And 50$ to save a 600$ tank isn't so bad, I hope it all goes well


----------



## ICrazyChrisI (May 10, 2005)

I'd have your manager at LEAST meet you halfway on the $50. It'd kill me inside if I assed out one of my friends like that.


----------



## pinchy (Jun 3, 2004)

i had to move my 220 in the same way threw the door ways, one guy on each end. its a glass tank and it was a heavy load for 2 guys. i can deffinately understand how it could be drpped.


----------



## Joga Bonito (Oct 30, 2004)

i hope you pay the 50 bucks


----------



## b_ack51 (Feb 11, 2003)

ICrazyChrisI said:


> I'd have your manager at LEAST meet you halfway on the $50. It'd kill me inside if I assed out one of my friends like that.
> [snapback]1074533[/snapback]​


Dude he asked for help, his manager was helping him out. You assume the risk of something going wrong when just picking up and moving the tank. Its only $50, if he cannot afford that I don't think he could afford the 240 gallon tank.


----------



## benJii (Feb 17, 2005)

get a new one, make the manager pay. hell i know what my mom's 72 bow wieghed, i cant imagine a 240. although the bow doez have extra thick glass on the front


----------



## frogguy1 (Jun 9, 2004)

Did you pick it up from there truck this pst saturday if so I got there when you were loading the 240 in a ford ranger truck right.

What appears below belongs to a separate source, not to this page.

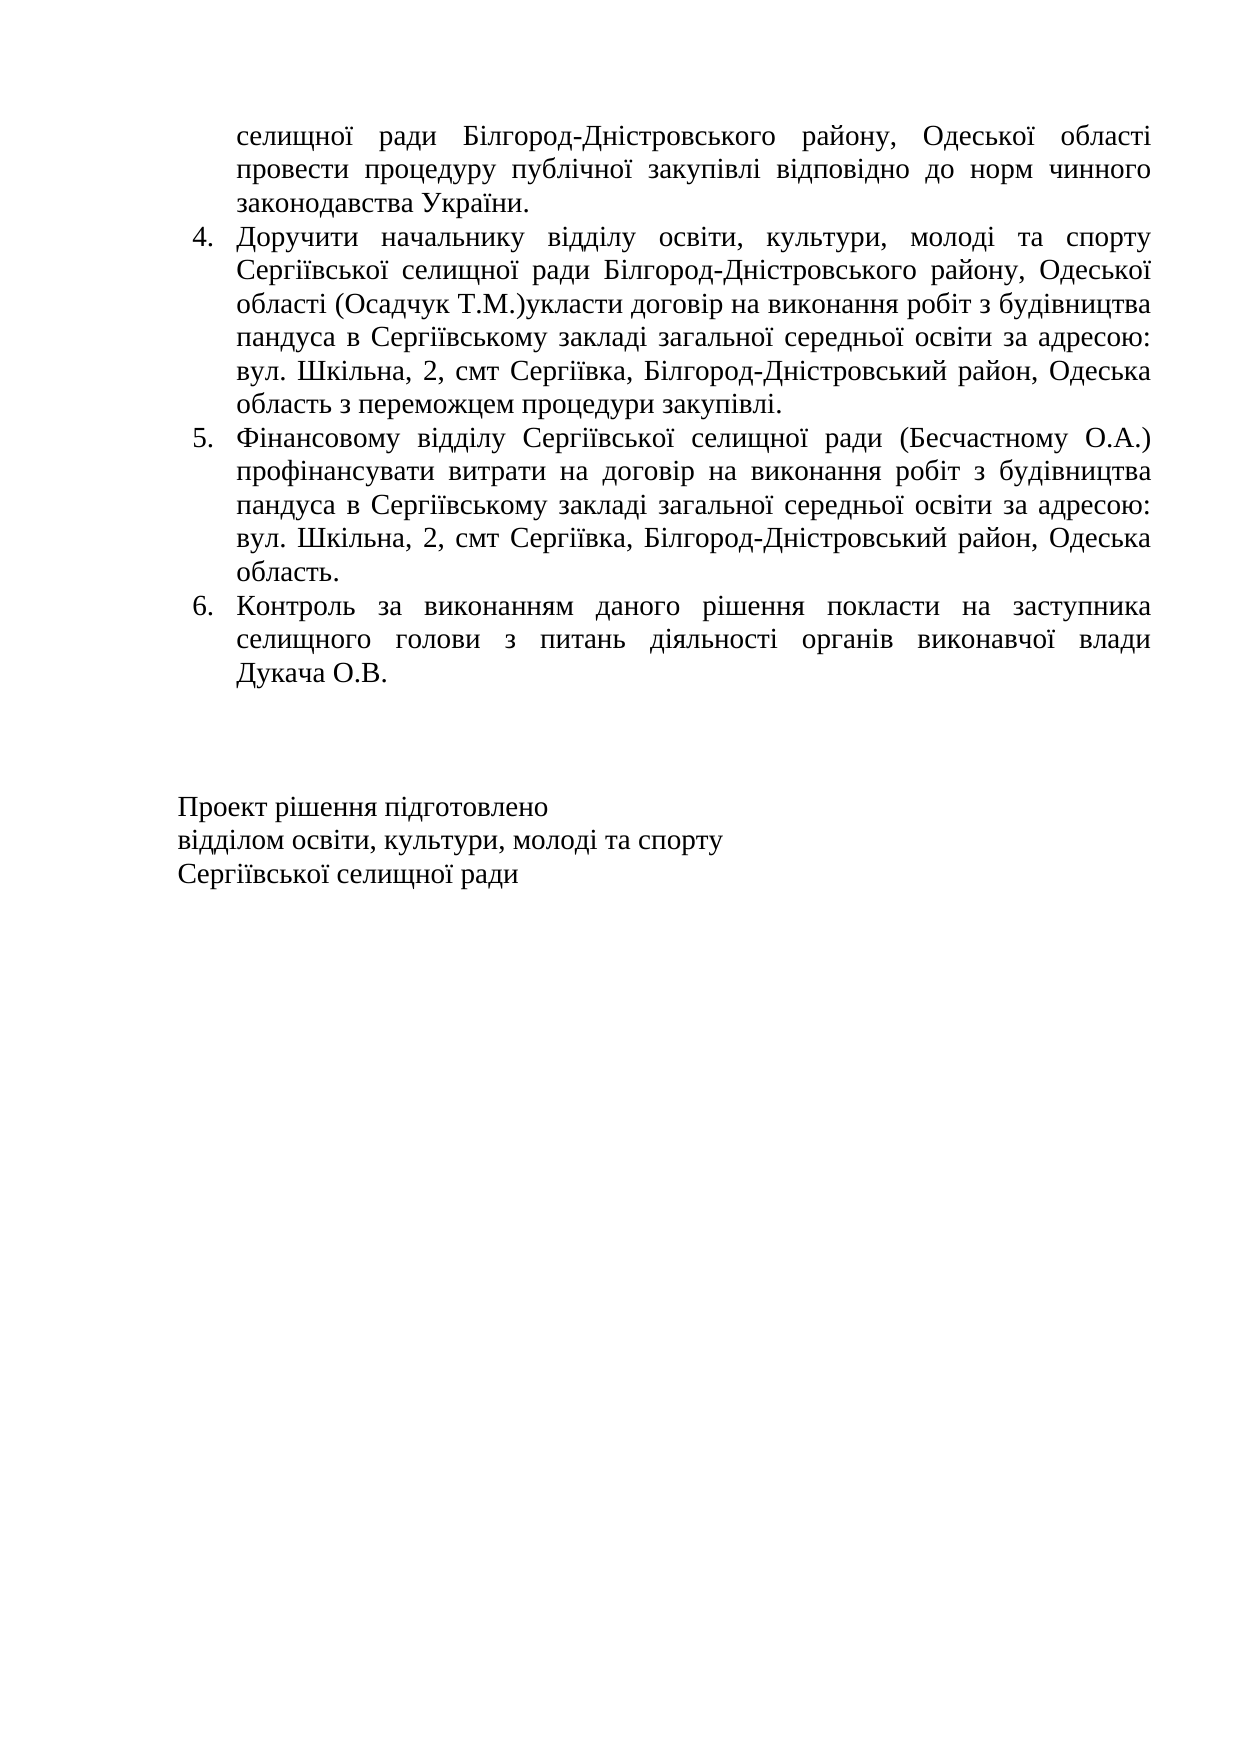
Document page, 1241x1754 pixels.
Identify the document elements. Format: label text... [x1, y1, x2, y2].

Anyways that freaking blows.


----------



## killerbee (Aug 18, 2004)

Dude he asked for help, his manager was helping him out. You assume the risk of something going wrong when just picking up and moving the tank. 

Exactly how i feel, although if i was your manager i'd help in any way i can. But don't ask him or don't take it out on him....he was there for u and well, simply put sh*t happens.


----------